The bank capped off its massive reorganization in the first quarter of the year, and its operating expenses fell 2% in both the second and third quarters — largely driven by savings associated with its organizational simplification and stranded cost reductions, the company said.
Last September, Citi undertook its largest reorganization in almost two decades, splitting the bank into five interconnected business units. The reorganization, which was completed in March, was aimed at cutting costs and simplifying the bank’s structure in an effort to turn around the firm’s stock and financial performance to keep pace with its peers.
The bank ended up eliminating 7,000 positions, which is expected to generate $1.5 billion of annualized run-rate expenses, Citi CEO Jane Fraser told analysts on a call in April. The restructuring will save the company a projected $2.5 billion in cumulative annualized run-rate in the medium term, Fraser said.
“I hope people recognize the progress that we have made,” Mason said, pointing to the bank’s 4%-5% top-line growth outlook for the full year. He said growth is expected to come in on the top end of that range.
Shares of Citi were up 1.5% Tuesday morning. The bank’s stock is up more than 37% so far this year, outpacing the S&P 500’s returns.
Heading into next year, the bank is expecting continued expenses from its investment in its transformation, data and technology investments, and business-led investments and volume, Mason said.
This year, investment banking fees are expected to jump between 25%-30% year over year, Mason said. Investment banking revenue was up 31% in the third quarter. Citi’s markets business could also see a yearly increase in the high teens with strength in equity capital markets, debt capital markets, and mergers and acquisitions, he said.
Citi’s expanded partnership with American Airlines (AAL+4.11%) is also “a growth and high-returning business through the cycle,” Mason said. In 2026, Citi will become American’s exclusive co-branded credit card partner, absorbing Barclays’ portfolio. Although the agreement will be “ultimately accretive to returns,” Mason said the bank will only begin to see “some modest impact on returns” starting in 2026.
In September, Citi announced a $25 billion private credit and direct lending program in partnership with Apollo (APO+1.08%). Mason said that transaction is part of a concerted to effort to expand the bank’s offerings.
“We are working this strategy that I think in many ways differentiates us from peers as it relate to that top line,” he said. “And we are incredibly focused on the transformation and continued execution there.”
There are, however, areas where Citi is not as far along as Mason would like it to be, particularly when it comes to data.
“Data is a very broad headache,” he said. “As I think about customer data, client data, financial reporting data — I feel very comfortable with that. The work we need to do is largely around how do we improve the timeliness and accuracy as it relates to regulatory reporting.”

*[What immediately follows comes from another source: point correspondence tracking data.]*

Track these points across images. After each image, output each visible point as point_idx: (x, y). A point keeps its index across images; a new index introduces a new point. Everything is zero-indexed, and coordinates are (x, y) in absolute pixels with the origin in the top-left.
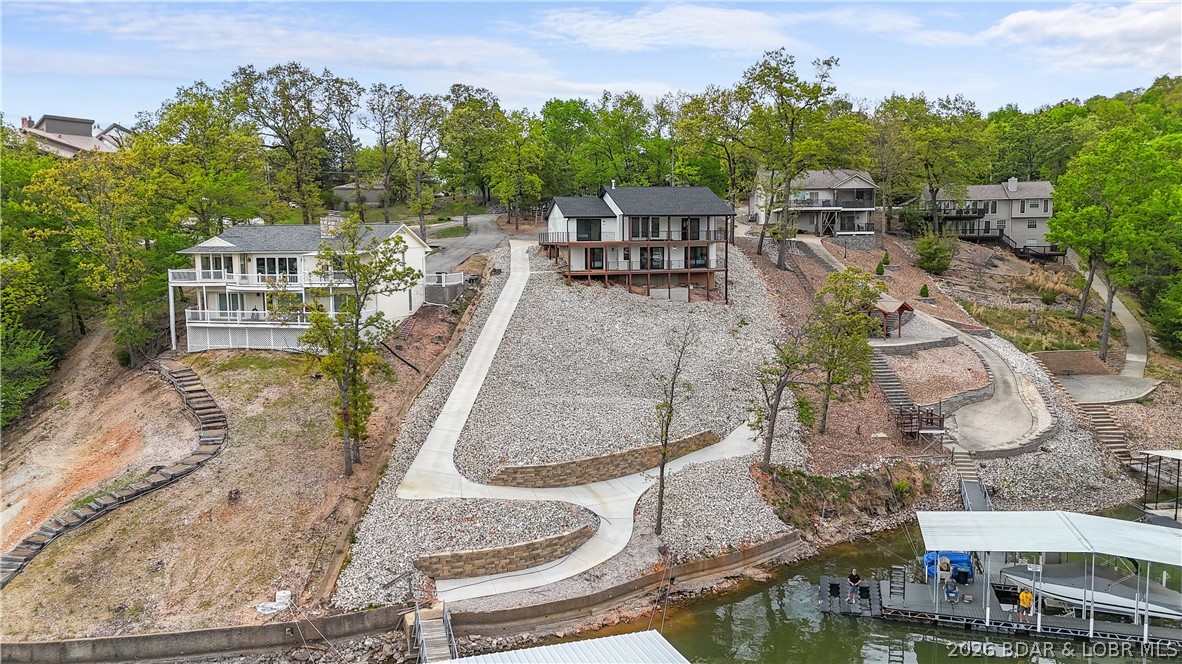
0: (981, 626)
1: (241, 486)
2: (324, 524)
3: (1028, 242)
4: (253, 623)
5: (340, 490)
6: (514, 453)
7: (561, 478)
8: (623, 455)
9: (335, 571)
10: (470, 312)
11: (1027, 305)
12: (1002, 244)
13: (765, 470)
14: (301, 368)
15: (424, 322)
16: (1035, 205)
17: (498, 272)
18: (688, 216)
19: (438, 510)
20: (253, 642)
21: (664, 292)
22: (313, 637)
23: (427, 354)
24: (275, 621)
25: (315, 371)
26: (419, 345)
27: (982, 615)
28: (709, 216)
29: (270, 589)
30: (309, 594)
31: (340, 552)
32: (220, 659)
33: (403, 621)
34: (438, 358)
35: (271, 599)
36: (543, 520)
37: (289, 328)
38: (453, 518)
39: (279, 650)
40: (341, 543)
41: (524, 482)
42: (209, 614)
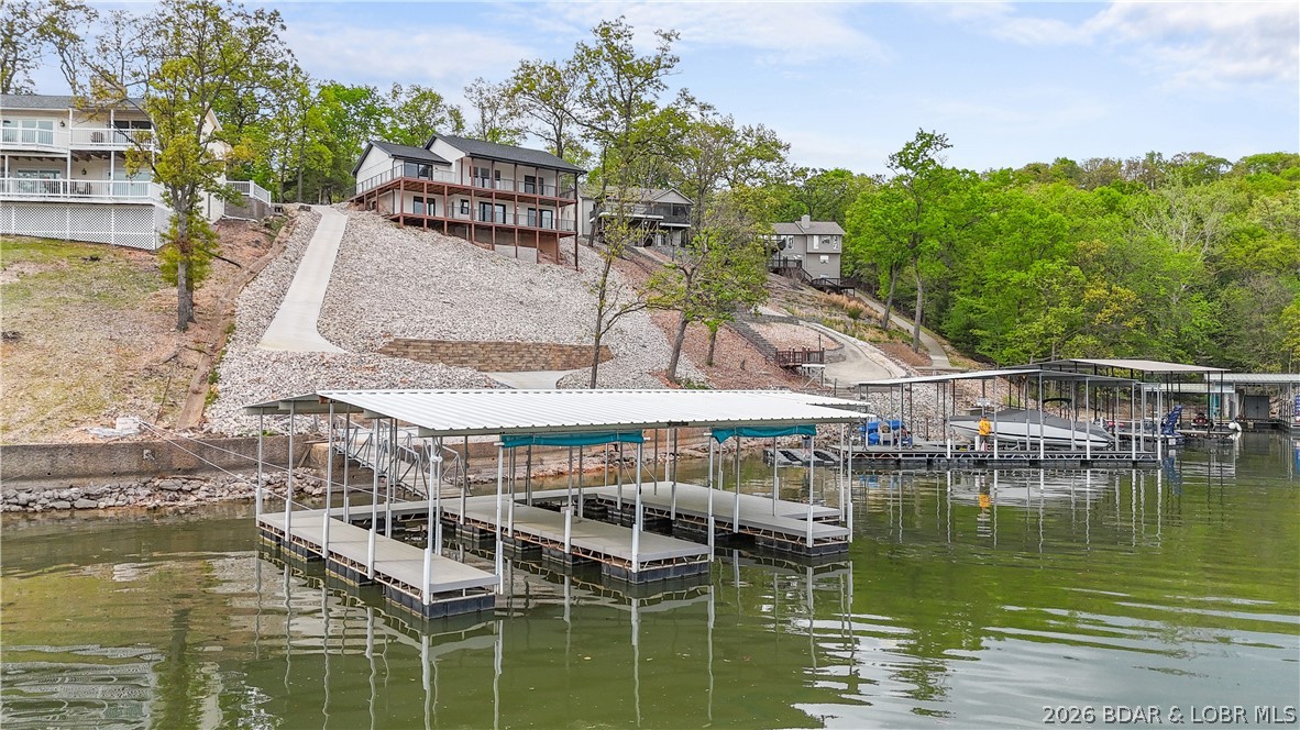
0: (943, 460)
1: (17, 329)
2: (164, 367)
3: (822, 276)
4: (91, 441)
5: (175, 341)
6: (401, 328)
7: (462, 358)
8: (528, 346)
9: (196, 408)
10: (287, 231)
11: (838, 318)
12: (799, 276)
13: (672, 380)
14: (66, 252)
15: (231, 230)
16: (827, 241)
17: (308, 209)
18: (537, 167)
19: (327, 358)
20: (91, 467)
21: (510, 249)
22: (183, 466)
23: (245, 254)
24: (125, 441)
25: (88, 254)
26: (231, 245)
27: (943, 450)
28: (557, 171)
29: (102, 418)
30: (166, 424)
31: (196, 393)
32: (37, 490)
33: (308, 457)
34: (261, 260)
35: (108, 426)
36: (462, 378)
37: (44, 202)
38: (348, 366)
39: (132, 481)
40: (195, 385)
41: (418, 359)
42: (11, 437)
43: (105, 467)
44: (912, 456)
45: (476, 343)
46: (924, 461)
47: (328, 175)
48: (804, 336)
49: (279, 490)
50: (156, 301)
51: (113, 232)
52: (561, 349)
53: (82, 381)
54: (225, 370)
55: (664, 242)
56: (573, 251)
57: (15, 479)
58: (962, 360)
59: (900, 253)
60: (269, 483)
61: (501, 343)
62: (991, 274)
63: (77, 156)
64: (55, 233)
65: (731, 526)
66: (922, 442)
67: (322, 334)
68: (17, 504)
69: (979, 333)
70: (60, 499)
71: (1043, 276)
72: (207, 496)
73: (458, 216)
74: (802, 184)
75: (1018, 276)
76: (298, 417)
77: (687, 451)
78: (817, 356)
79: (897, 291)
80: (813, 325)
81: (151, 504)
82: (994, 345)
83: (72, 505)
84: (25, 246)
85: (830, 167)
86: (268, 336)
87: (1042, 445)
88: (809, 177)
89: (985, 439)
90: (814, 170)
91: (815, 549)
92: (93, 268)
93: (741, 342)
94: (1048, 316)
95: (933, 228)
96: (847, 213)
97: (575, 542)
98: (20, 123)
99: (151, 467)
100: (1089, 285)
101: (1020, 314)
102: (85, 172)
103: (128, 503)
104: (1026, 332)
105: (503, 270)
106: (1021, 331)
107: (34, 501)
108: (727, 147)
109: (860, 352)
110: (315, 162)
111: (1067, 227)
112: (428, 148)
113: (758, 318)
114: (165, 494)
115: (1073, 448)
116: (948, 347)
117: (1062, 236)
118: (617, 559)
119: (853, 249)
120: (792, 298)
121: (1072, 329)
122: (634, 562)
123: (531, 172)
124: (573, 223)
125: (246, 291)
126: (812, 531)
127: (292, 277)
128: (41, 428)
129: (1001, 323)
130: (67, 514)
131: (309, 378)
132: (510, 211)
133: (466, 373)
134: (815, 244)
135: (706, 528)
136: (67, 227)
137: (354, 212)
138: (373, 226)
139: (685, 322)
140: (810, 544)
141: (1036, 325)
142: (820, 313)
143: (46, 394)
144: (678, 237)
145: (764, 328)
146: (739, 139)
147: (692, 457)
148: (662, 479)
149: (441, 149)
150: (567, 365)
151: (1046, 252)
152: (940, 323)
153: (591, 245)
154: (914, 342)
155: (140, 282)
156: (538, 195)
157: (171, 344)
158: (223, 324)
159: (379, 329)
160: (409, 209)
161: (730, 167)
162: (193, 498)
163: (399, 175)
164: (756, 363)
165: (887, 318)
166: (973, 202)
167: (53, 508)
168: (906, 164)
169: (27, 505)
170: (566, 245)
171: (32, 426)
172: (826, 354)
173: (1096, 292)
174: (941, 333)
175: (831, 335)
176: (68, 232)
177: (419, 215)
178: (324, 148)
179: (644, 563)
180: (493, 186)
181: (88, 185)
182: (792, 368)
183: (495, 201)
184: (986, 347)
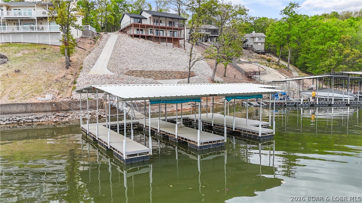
1: (20, 69)
2: (61, 79)
3: (259, 50)
4: (37, 102)
5: (65, 72)
6: (132, 67)
7: (149, 76)
8: (169, 72)
9: (69, 91)
10: (100, 40)
11: (264, 62)
12: (252, 50)
13: (213, 81)
14: (37, 47)
15: (84, 40)
16: (260, 39)
17: (107, 34)
18: (172, 18)
19: (109, 76)
20: (38, 110)
21: (165, 44)
22: (65, 109)
23: (87, 46)
24: (48, 102)
25: (43, 47)
26: (83, 44)
27: (300, 101)
28: (178, 19)
29: (42, 95)
30: (60, 96)
31: (70, 87)
32: (22, 116)
33: (102, 106)
34: (92, 48)
35: (43, 97)
36: (149, 81)
37: (30, 33)
38: (115, 78)
39: (50, 114)
40: (70, 85)
41: (137, 76)
42: (15, 101)
43: (42, 109)
44: (290, 103)
45: (153, 71)
46: (293, 105)
47: (113, 24)
48: (254, 67)
49: (93, 116)
50: (61, 60)
51: (50, 41)
52: (179, 73)
53: (37, 84)
54: (78, 80)
55: (211, 41)
56: (183, 44)
57: (15, 113)
58: (303, 74)
59: (283, 41)
60: (90, 114)
61: (161, 71)
62: (313, 47)
63: (39, 19)
64: (34, 42)
65: (232, 128)
66: (293, 99)
67: (108, 69)
68: (16, 121)
69: (308, 65)
70: (29, 119)
71: (330, 47)
72: (72, 118)
73: (150, 34)
74: (252, 22)
75: (321, 47)
76: (99, 94)
77: (218, 103)
78: (258, 73)
79: (282, 53)
80: (256, 64)
81: (55, 121)
82: (313, 69)
83: (32, 121)
84: (26, 45)
85: (261, 17)
86: (92, 70)
87: (333, 100)
88: (255, 20)
89: (314, 98)
90: (256, 18)
91: (262, 137)
92: (44, 51)
93: (234, 69)
94: (331, 59)
95: (295, 33)
96: (266, 30)
97: (179, 135)
98: (23, 10)
99: (55, 109)
100: (345, 49)
101: (321, 59)
102: (41, 24)
103: (49, 120)
104: (324, 64)
105: (163, 50)
106: (322, 64)
107: (21, 120)
108: (230, 11)
109: (271, 72)
110: (110, 21)
111: (338, 31)
112: (141, 14)
113: (240, 62)
114: (59, 117)
115: (343, 100)
116: (298, 70)
117: (336, 34)
118: (193, 141)
119: (268, 41)
120: (250, 56)
121: (339, 63)
122: (198, 143)
123: (171, 20)
124: (183, 35)
125: (87, 57)
126: (261, 131)
127: (101, 53)
128: (24, 98)
129: (315, 62)
130: (31, 123)
131: (103, 82)
132: (165, 32)
133: (151, 80)
134: (257, 40)
135: (224, 129)
136: (37, 39)
137: (120, 34)
138: (125, 38)
139: (217, 64)
140: (260, 135)
141: (327, 62)
142: (258, 61)
143: (26, 88)
144: (215, 39)
145: (241, 65)
146: (233, 8)
147: (219, 105)
148: (209, 112)
149: (144, 14)
150: (181, 78)
151: (331, 39)
152: (295, 63)
153: (189, 42)
154: (287, 69)
155: (57, 55)
156: (173, 27)
157: (63, 72)
158: (79, 67)
159: (125, 67)
160: (135, 32)
161: (231, 17)
162: (68, 119)
163: (132, 22)
164: (239, 76)
165: (279, 61)
166: (308, 24)
167: (27, 122)
168: (286, 13)
169: (19, 121)
170: (181, 42)
171: (21, 97)
172: (261, 72)
173: (347, 51)
174: (296, 66)
175: (262, 67)
176: (37, 41)
177: (138, 34)
178: (112, 16)
179: (202, 143)
180: (159, 25)
181: (42, 27)
182: (250, 77)
183: (160, 29)
184: (310, 69)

While it’s a sector-wide challenge, Mason said the bank is undergoing a complicated process to entirely change its approach to data in compliance with regulators.
A capabilities test carried out by the Federal Deposit Insurance Commission and Federal Reserve Board found continuing weaknesses related to data reliability and the firm’s compensating controls. These resulted in “materially inaccurate” calculations of the capital and liquidity needed to carry out bankruptcy plans and other distress responses.
In September, Citi was fined $136 million for “insufficient progress” on improving its data handling. That was on top of a $400 million fine levied against the bank in 2020 for the same issues.